LIST OF TASKS>
1. Return the passage of the improper payments article starting at "The good news" and ending at "testified on Wednesday.", copied word for word.
2. Summarize the improper payments article in two sentences.

Agencies’ $106 Billion in Improper Payments an Ongoing Briar Patch
Pentagon, HHS and IRS cite progress on prevention, new bid to detect fraud.
The good news is that the government’s estimated improper payments in fiscal 2013 came down from the previous year, by more than $1 billion. The less-good news is that estimated errors still amounted to $105.8 billion in fiscal 2013, with 78 percent concentrated in five agencies, the Government Accountability Office testified on Wednesday.
“It’s been $106 billion for each of the last five years-- a staggering half-trillion-dollars misspent,” said Rep. John Mica, R-Fla., chairman of the House Oversight and Government Reform Subcommittee on Government Operations, during a hearing with multi-agency witnesses. Citing a 25 percent improper payment rate in the Earned Income Tax Credit and $33 million in Medicare payments to “people behind bars,” Mica said, “It’s time to hold the folks in the federal government accountable. With this and other hearings, we will figure out a way to stem this.”
GAO Director of Financial Management and Assurance Beryl H. Davis testified that the new governmentwide estimate includes a net of 10 new programs added, for a total of 84 programs among 18 agencies. In Medicare alone, the bad payments amount to $64 billion. “The federal government's inability to determine the full extent to which improper payments occur and reasonably assure that appropriate actions are taken to reduce them,” she said, is “a material weakness in internal control.”
The Obama administration pointed to progress since it took office. “The improper payment rate was 5.42 percent in 2009 and was on the rise,” said Beth Cobert, deputy director for management at the Office of Management and Budget. “It has been significantly reduced to 3.53 percent,” she said, noting $22 billion in wrong payments recovered through audits. “But more work needs to be done.” She cited direct work with states, “careful analysis of program-specific corrective action,” leveraging of technology and program integrity proposals for health programs contained in the fiscal 2015 budget as part of the president’s management agenda.
Before hearing testimony from the Internal Revenue Service, Defense Department, and Centers for Medicare and Medicaid Services, full committee Chairman Darrell Issa, R-Calif., sought to discourage requests for additional funding to address improper payments. “This is a system failure, with self-inflicted wounds,” he said, noting that recent passage of the DATA Act should provide new opportunities to imitate the data mining techniques pioneered to track fraudulent spending under the 2009 Recovery Act. “It’s not about how much money you spend,” Issa said, “but what you’re ready to deploy.”

PROVIDED RECORDS>
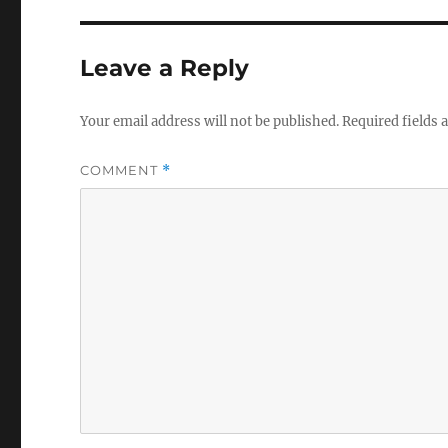
Leave a Reply
Your email address will not be published.
Required fields
COMMENT
*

LIST OF SOLUTIONS>
1.
The good news is that the government’s estimated improper payments in fiscal 2013 came down from the previous year, by more than $1 billion. The less-good news is that estimated errors still amounted to $105.8 billion in fiscal 2013, with 78 percent concentrated in five agencies, the Government Accountability Office testified on Wednesday.

2. The Government Accountability Office testified that estimated improper payments in fiscal 2013 fell by more than $1 billion from the previous year but still totaled $105.8 billion, with 78 percent concentrated in five agencies. At the House subcommittee hearing, Rep. John Mica said $106 billion had been misspent in each of the last five years, and the Office of Management and Budget's Beth Cobert pointed to a drop in the improper payment rate from 5.42 percent in 2009 to 3.53 percent.